Gli anni delle due imprese genovesi coincidono con un periodo favorevole per le speculazioni di De Ferrari in Francia e in Belgio. Tra il 1841 e il 1847 è tra i maggiori azionisti – con Périer, Laffitte, Fould e altri – della belga Société des mines et fonderies de zinc de la Vieille-Montagne, un colosso europeo dello zinco destinato a molti decenni di eccezionale prosperità e di altissimi dividendi. Intanto in Francia rinasce la febbre delle ferrovie e dal 1845 per gli speculatori del settore cominciano i buoni affari: proprio nel luglio di quell’anno il gruppo formato da De Ferrari e dai banchieri Hottinguer e Baring firma un accordo con la casa Rothschild per concorrere unitamente all’aggiudicazione delle ferrovie del Nord della Francia. Nella Compagnie du Nord, De Ferrari è Consigliere di amministrazione con Émile Péreire, Hottinguer e James de Rothschild (Presidente).
La rivoluzione del 1848 e la caduta della monarchia, che interrompe un’ottima stagione per i grandi affaristi parigini, sono particolarmente sofferte da De Ferrari per l’amicizia personale che lo legava al sovrano: amicizia destinata a durare anche in seguito, come prova il fatto che nel gennaio 1850, dall’esilio londinese, Luigi Filippo e la moglie Maria Amelia saranno padrino e madrina, per procura, del terzogenito di De Ferrari, cui viene imposto il nome dell’ex re. L’Orléans, che aveva protetto e appoggiato De Ferrari in passato, avrebbe anche voluto crearlo pari di Francia; ma il finanziere genovese aveva rifiutato l’onore, perché questo avrebbe comportato la scelta della cittadinanza francese, mentre voleva conservare un certo distacco dalla vita politica, al di qua e al di là delle Alpi.

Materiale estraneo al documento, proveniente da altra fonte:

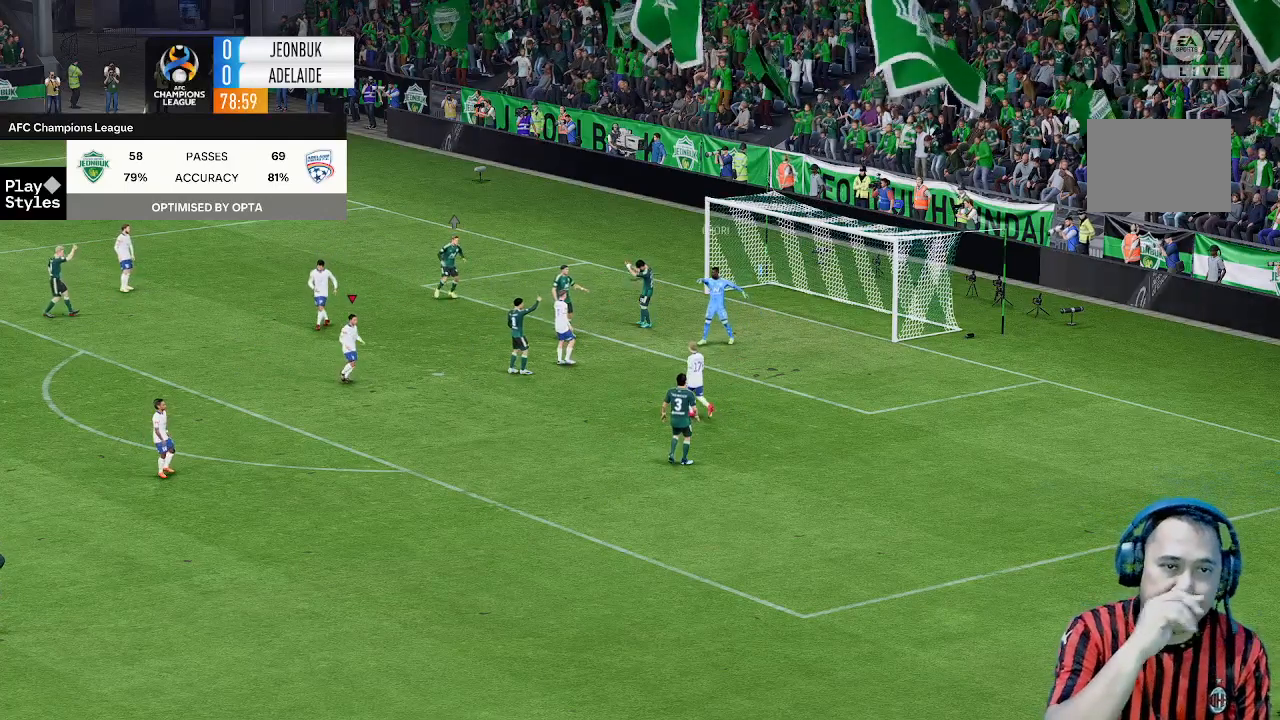
{"buttons": [], "left_stick": "center", "events": []}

In seguito, le dichiarazioni di patriottismo e liberalismo, unitamente alla grande ricchezza e al prestigio internazionale, gli valgono la nomina a senatore del Regno sardo, decretata da Vittorio Emanuele nel 1849. In realtà i suoi interessi maggiori restano in Francia, dove l’attenzione degli affaristi è concentrata sulle speculazioni ferroviarie. De Ferrari partecipa da protagonista all’ebbrezza finanziaria che segue il colpo di Stato del dicembre 1851. E' associato al gruppo dei finanzieri e banchieri inglesi e francesi (comprendente anche i Rothschild, i Péreire, Bartholony, Hottinguer, de Waru, Mallet e altri), concessionari delle linee dell’asse Parigi-Marsiglia, nonché fra i fondatori, con Isaac Péreire e James de Rothschild, all’epoca ancora alleati, della Compagnie du Midi, concessionaria delle linee della regione sud-occidentale.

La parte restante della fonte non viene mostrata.